*** Records for the exercise ***

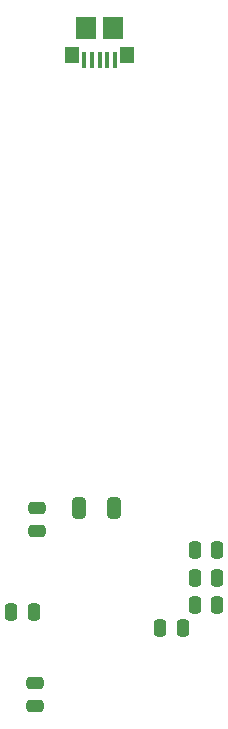
<source format=gbr>
%TF.GenerationSoftware,KiCad,Pcbnew,6.0.11-3.fc37*%
%TF.CreationDate,2023-03-10T11:04:47-06:00*%
%TF.ProjectId,ESP32,45535033-322e-46b6-9963-61645f706362,rev?*%
%TF.SameCoordinates,Original*%
%TF.FileFunction,Paste,Bot*%
%TF.FilePolarity,Positive*%
%FSLAX46Y46*%
G04 Gerber Fmt 4.6, Leading zero omitted, Abs format (unit mm)*
G04 Created by KiCad (PCBNEW 6.0.11-3.fc37) date 2023-03-10 11:04:47*
%MOMM*%
%LPD*%
G01*
G04 APERTURE LIST*
G04 Aperture macros list*
%AMRoundRect*
0 Rectangle with rounded corners*
0 $1 Rounding radius*
0 $2 $3 $4 $5 $6 $7 $8 $9 X,Y pos of 4 corners*
0 Add a 4 corners polygon primitive as box body*
4,1,4,$2,$3,$4,$5,$6,$7,$8,$9,$2,$3,0*
0 Add four circle primitives for the rounded corners*
1,1,$1+$1,$2,$3*
1,1,$1+$1,$4,$5*
1,1,$1+$1,$6,$7*
1,1,$1+$1,$8,$9*
0 Add four rect primitives between the rounded corners*
20,1,$1+$1,$2,$3,$4,$5,0*
20,1,$1+$1,$4,$5,$6,$7,0*
20,1,$1+$1,$6,$7,$8,$9,0*
20,1,$1+$1,$8,$9,$2,$3,0*%
G04 Aperture macros list end*
%ADD10RoundRect,0.250000X0.325000X0.650000X-0.325000X0.650000X-0.325000X-0.650000X0.325000X-0.650000X0*%
%ADD11RoundRect,0.250000X-0.250000X-0.475000X0.250000X-0.475000X0.250000X0.475000X-0.250000X0.475000X0*%
%ADD12RoundRect,0.250000X0.475000X-0.250000X0.475000X0.250000X-0.475000X0.250000X-0.475000X-0.250000X0*%
%ADD13R,0.400000X1.400000*%
%ADD14R,1.750000X1.900000*%
%ADD15R,1.150000X1.450000*%
%ADD16RoundRect,0.250000X0.250000X0.475000X-0.250000X0.475000X-0.250000X-0.475000X0.250000X-0.475000X0*%
%ADD17RoundRect,0.250000X-0.475000X0.250000X-0.475000X-0.250000X0.475000X-0.250000X0.475000X0.250000X0*%
G04 APERTURE END LIST*
D10*
%TO.C,C16*%
X71175000Y-62000000D03*
X68225000Y-62000000D03*
%TD*%
D11*
%TO.C,C14*%
X75150000Y-72200000D03*
X77050000Y-72200000D03*
%TD*%
D12*
%TO.C,C7*%
X64700000Y-63950000D03*
X64700000Y-62050000D03*
%TD*%
D13*
%TO.C,J2*%
X68700000Y-24050000D03*
X69350000Y-24050000D03*
X70000000Y-24050000D03*
X70650000Y-24050000D03*
X71300000Y-24050000D03*
D14*
X68875000Y-21400000D03*
D15*
X67680000Y-23630000D03*
D14*
X71125000Y-21400000D03*
D15*
X72320000Y-23630000D03*
%TD*%
D11*
%TO.C,C2*%
X78050000Y-65600000D03*
X79950000Y-65600000D03*
%TD*%
D16*
%TO.C,C4*%
X64422936Y-70800000D03*
X62522936Y-70800000D03*
%TD*%
D11*
%TO.C,C6*%
X78050000Y-70200000D03*
X79950000Y-70200000D03*
%TD*%
D17*
%TO.C,C13*%
X64500000Y-76850000D03*
X64500000Y-78750000D03*
%TD*%
D11*
%TO.C,C1*%
X78050000Y-67900000D03*
X79950000Y-67900000D03*
%TD*%
M02*

</source>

*** End of Records for the exercise ***

Directions: A word-for-word copy of every entry, with the pictures left out, is the required answer.

Answer space:
<source format=gbr>
%TF.GenerationSoftware,KiCad,Pcbnew,6.0.11-3.fc37*%
%TF.CreationDate,2023-03-10T11:04:47-06:00*%
%TF.ProjectId,ESP32,45535033-322e-46b6-9963-61645f706362,rev?*%
%TF.SameCoordinates,Original*%
%TF.FileFunction,Paste,Bot*%
%TF.FilePolarity,Positive*%
%FSLAX46Y46*%
G04 Gerber Fmt 4.6, Leading zero omitted, Abs format (unit mm)*
G04 Created by KiCad (PCBNEW 6.0.11-3.fc37) date 2023-03-10 11:04:47*
%MOMM*%
%LPD*%
G01*
G04 APERTURE LIST*
G04 Aperture macros list*
%AMRoundRect*
0 Rectangle with rounded corners*
0 $1 Rounding radius*
0 $2 $3 $4 $5 $6 $7 $8 $9 X,Y pos of 4 corners*
0 Add a 4 corners polygon primitive as box body*
4,1,4,$2,$3,$4,$5,$6,$7,$8,$9,$2,$3,0*
0 Add four circle primitives for the rounded corners*
1,1,$1+$1,$2,$3*
1,1,$1+$1,$4,$5*
1,1,$1+$1,$6,$7*
1,1,$1+$1,$8,$9*
0 Add four rect primitives between the rounded corners*
20,1,$1+$1,$2,$3,$4,$5,0*
20,1,$1+$1,$4,$5,$6,$7,0*
20,1,$1+$1,$6,$7,$8,$9,0*
20,1,$1+$1,$8,$9,$2,$3,0*%
G04 Aperture macros list end*
%ADD10RoundRect,0.250000X0.325000X0.650000X-0.325000X0.650000X-0.325000X-0.650000X0.325000X-0.650000X0*%
%ADD11RoundRect,0.250000X-0.250000X-0.475000X0.250000X-0.475000X0.250000X0.475000X-0.250000X0.475000X0*%
%ADD12RoundRect,0.250000X0.475000X-0.250000X0.475000X0.250000X-0.475000X0.250000X-0.475000X-0.250000X0*%
%ADD13R,0.400000X1.400000*%
%ADD14R,1.750000X1.900000*%
%ADD15R,1.150000X1.450000*%
%ADD16RoundRect,0.250000X0.250000X0.475000X-0.250000X0.475000X-0.250000X-0.475000X0.250000X-0.475000X0*%
%ADD17RoundRect,0.250000X-0.475000X0.250000X-0.475000X-0.250000X0.475000X-0.250000X0.475000X0.250000X0*%
G04 APERTURE END LIST*
D10*
%TO.C,C16*%
X71175000Y-62000000D03*
X68225000Y-62000000D03*
%TD*%
D11*
%TO.C,C14*%
X75150000Y-72200000D03*
X77050000Y-72200000D03*
%TD*%
D12*
%TO.C,C7*%
X64700000Y-63950000D03*
X64700000Y-62050000D03*
%TD*%
D13*
%TO.C,J2*%
X68700000Y-24050000D03*
X69350000Y-24050000D03*
X70000000Y-24050000D03*
X70650000Y-24050000D03*
X71300000Y-24050000D03*
D14*
X68875000Y-21400000D03*
D15*
X67680000Y-23630000D03*
D14*
X71125000Y-21400000D03*
D15*
X72320000Y-23630000D03*
%TD*%
D11*
%TO.C,C2*%
X78050000Y-65600000D03*
X79950000Y-65600000D03*
%TD*%
D16*
%TO.C,C4*%
X64422936Y-70800000D03*
X62522936Y-70800000D03*
%TD*%
D11*
%TO.C,C6*%
X78050000Y-70200000D03*
X79950000Y-70200000D03*
%TD*%
D17*
%TO.C,C13*%
X64500000Y-76850000D03*
X64500000Y-78750000D03*
%TD*%
D11*
%TO.C,C1*%
X78050000Y-67900000D03*
X79950000Y-67900000D03*
%TD*%
M02*

</source>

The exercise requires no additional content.